Aly-SJ02 had activities toward both polyG and polyM, indicating that it is a bifunctional alginate lyase. It had almost the same activity toward sodium alginate and polyM, but lower activity toward polyG (Table 3). The K_m values of aly-SJ02 toward sodium alginate, polyA, and polyM at 50 °C, pH 8.5 were analyzed (Table 3). The result showed that the K_m value of aly-SJ02 toward polyG was the lowest, indicating that aly-SJ02 has the strongest affinity to polyG.

The N-terminal sequence of aly-SJ02 was analyzed by Edman degradation. The resultant sequence was SNDGGSDGGSDN. This sequence was blasted in NCBI database. The result showed that it had identity to some alginate lyases. The N-terminal sequence of aly-SJ02 was aligned with some alginate lyases from different polysaccharide lyase families (PL), which indicated that the N-terminal sequence of aly-SJ02 had higher identity to the alginate lyases in PL 18 than to those in other PL families (Figure 5). This suggests that aly-SJ02 may be an alginate lyase of PL 18.

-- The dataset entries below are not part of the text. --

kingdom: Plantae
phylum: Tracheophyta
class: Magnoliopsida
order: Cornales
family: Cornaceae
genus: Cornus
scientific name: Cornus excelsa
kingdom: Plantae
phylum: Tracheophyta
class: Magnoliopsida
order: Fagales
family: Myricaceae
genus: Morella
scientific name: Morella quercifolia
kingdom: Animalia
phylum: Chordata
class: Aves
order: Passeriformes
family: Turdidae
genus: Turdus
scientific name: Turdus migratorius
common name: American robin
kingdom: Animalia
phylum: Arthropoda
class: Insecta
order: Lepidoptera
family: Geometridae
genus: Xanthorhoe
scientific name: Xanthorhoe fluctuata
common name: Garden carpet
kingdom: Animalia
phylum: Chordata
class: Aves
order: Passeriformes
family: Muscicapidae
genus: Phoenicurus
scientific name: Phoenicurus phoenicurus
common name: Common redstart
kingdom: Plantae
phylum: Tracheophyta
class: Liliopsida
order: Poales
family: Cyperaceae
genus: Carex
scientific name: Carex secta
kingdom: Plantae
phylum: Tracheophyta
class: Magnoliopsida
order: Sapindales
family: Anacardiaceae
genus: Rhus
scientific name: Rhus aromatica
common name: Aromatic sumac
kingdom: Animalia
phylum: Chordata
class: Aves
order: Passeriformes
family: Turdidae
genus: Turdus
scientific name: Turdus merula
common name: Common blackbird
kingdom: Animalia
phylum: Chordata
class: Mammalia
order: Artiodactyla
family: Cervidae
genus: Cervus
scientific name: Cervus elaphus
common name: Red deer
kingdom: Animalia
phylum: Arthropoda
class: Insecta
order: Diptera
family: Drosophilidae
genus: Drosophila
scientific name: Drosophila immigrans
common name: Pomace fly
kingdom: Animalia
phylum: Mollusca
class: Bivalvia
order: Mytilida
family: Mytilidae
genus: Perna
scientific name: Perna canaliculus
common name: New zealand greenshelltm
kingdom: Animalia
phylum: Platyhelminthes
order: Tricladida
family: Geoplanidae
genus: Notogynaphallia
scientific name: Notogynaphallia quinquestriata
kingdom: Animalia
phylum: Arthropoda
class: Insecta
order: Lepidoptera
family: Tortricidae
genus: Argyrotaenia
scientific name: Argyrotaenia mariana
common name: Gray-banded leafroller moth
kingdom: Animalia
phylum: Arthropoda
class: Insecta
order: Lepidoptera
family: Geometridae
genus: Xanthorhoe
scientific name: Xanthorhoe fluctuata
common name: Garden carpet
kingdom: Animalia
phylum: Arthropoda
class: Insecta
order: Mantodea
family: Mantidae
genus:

After polyG, polyM or sodium alginate was hydrolyzed by aly-SJ02 for 12 h, the released oligomers were analyzed by TLC. As shown in Figure 6, several kinds of oligomers were released from polyM, polyG and sodium alginate. Because there was no standard α-l-guluronic acid, β-d-mannuronic acid or their oligomers to determine the DP of the oligomers shown on TLC plate, ESI-MS was used to determine the DP of the oligomers. As shown in Figure 7, in polyM hydrolysate, M3 and M2 were the main products, and M4 only accounted for a very small fraction. The same case was shown in the hydrolysate of sodium alginate. That is, trimers and dimers were the main products, and tetramers accounted for a very small fraction, which was accordant with the result analyzed by TLC. On TLC plate, the tetramers in the hydrolysate of sodium alginate could not be detected, probably because their amount was too small. In order to confirm the results analyzed by ESI-MS, the peaks of dimers and trimers on ESI-MS were subjected to secondary mass spectrum. The results demonstrated that these peaks were dimers or trimers (Figure S5). The peaks of tetramers on ESI-MS were too small to be analyzed by secondary mass spectrum. Since polyG hydrolysate was precipitated by acetonitrile in preparing the sample for ESI-MS, the DP of the oligomers in polyG hydrolysate could not be analyzed by ESI-MS. However, by a comparison of the pattern of the oligomers in polyG hydrolysate and the pattern of the oligomers in the hydrolysates of polyM and sodium alginate shown on TLC plate (Figure 6), it could be deduced that trimers and tetramers were the main products in polyG hydrolysate, and the amount of dimers was very small.